Not only is Google Inc. a nationally-known name and organization within the United States, rather, it is an internationally-renowned American multinational technology company, specializing in Internet-related services and products such as online advertising technologies, search engine, cloud computing, and software (Google, n.d.). Importantly, as a technology company, Google Inc. (GOOG) provides products and services that aim to organize information, and reports four extensive revenue segments: the Google website, AdSense Google Network websites, total advertising and other revenue (Investopedia, 2014).

As reported by Investopedia (2014), within the Google website segment, the leading competitors are as follows: search innovator Yahoo (YHOO), Internet pioneer and media company AOL (AOL), technology behemoth Microsoft, business and career social networking sites LinkedIn and Facebook, in addition to an assortment of other companies as well. Subsequently, relating specifically to the AdSense Google Network websites, they also directly-compete with the aforementioned Yahoo and AOL among others (2014). With respect to the total advertising revenue segment, Googles top competitors in this sphere in addition to Yahoo and AOL are the following: employment website operator Monster Worldwide, online travel conglomerate Expedia (EXPE), media company Scripps Interactive (SNI), and media conglomerate E.W. Scripps Company and Online Auctioneer eBay (EBAY) (2014). The following does not represent an all-inclusive and final list of top contenders; however, each company listed hereafter is its [Googles] biggest competitors in this area: the Gannett Company, Inc., the Walt Disney Company (DIS), IAC Interactive (IACI), Facebook, Priceline, and Twitter (2014).

Within the other revenues subdivision, Google competes with database pioneer and technology services gargantuan Oracle, software company PTC, Intel, and independent software companies CA Technologies and Compuware (2014). Moreover, other direct-competitors within this area include very big names such as: Cisco Systems, Hewlett-Packard, Symantec, Moodys Investor Services, IBM, Salesforce and even Microsoft (2014).

Market Share

According to Netmarketshare.com, as of May 16, 2016, Googles reach is quite extensive and continues to enjoy the majority of the global search engine market share.

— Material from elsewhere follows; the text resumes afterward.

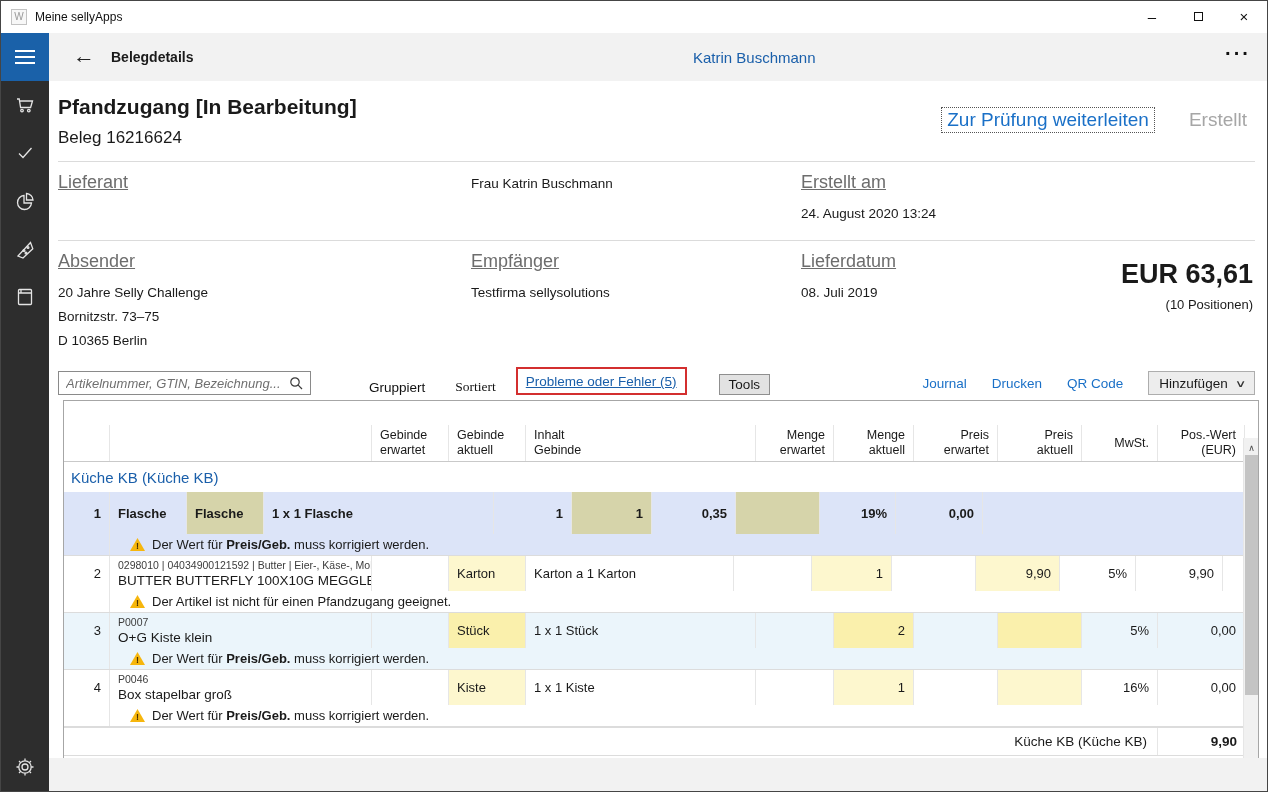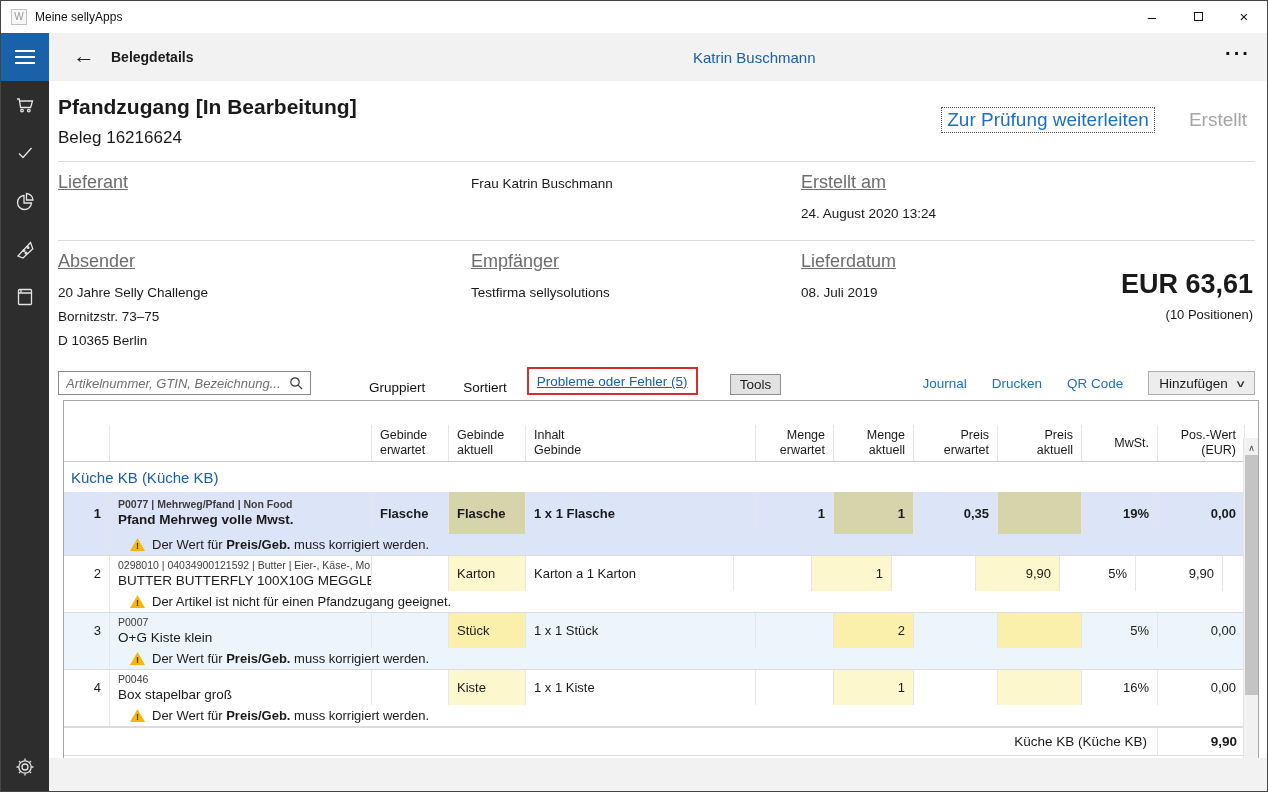"EUR 63,61" .total-box { top: 26px -> 16px }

In fact, Googles services represent 69.89% of the global share, by far surpassing its closest competitor Bing at 11.94% by a colossal 57.95% (2016). The subsequent six remaining top competitors global search engine shares are rather insignificant comparable, for example, coming in third place, Baidu, currently represents 8.53%, Yahoo claims 7.78%, Ask represents a modest 0.25%, AOL consists of 0.14%, Excite makes up 0.01%, and other represents 1.46% of the total pie (2016). Additionally, the following represents the breakdown of global online visitors to Google.com as of March 216, by country: The United States makes up 34.4% of visitors, India accounts for 10.2%, Japan for 3.5%, Iran at 3.2%, and Russia at 2.6% (Statista.com, 2016).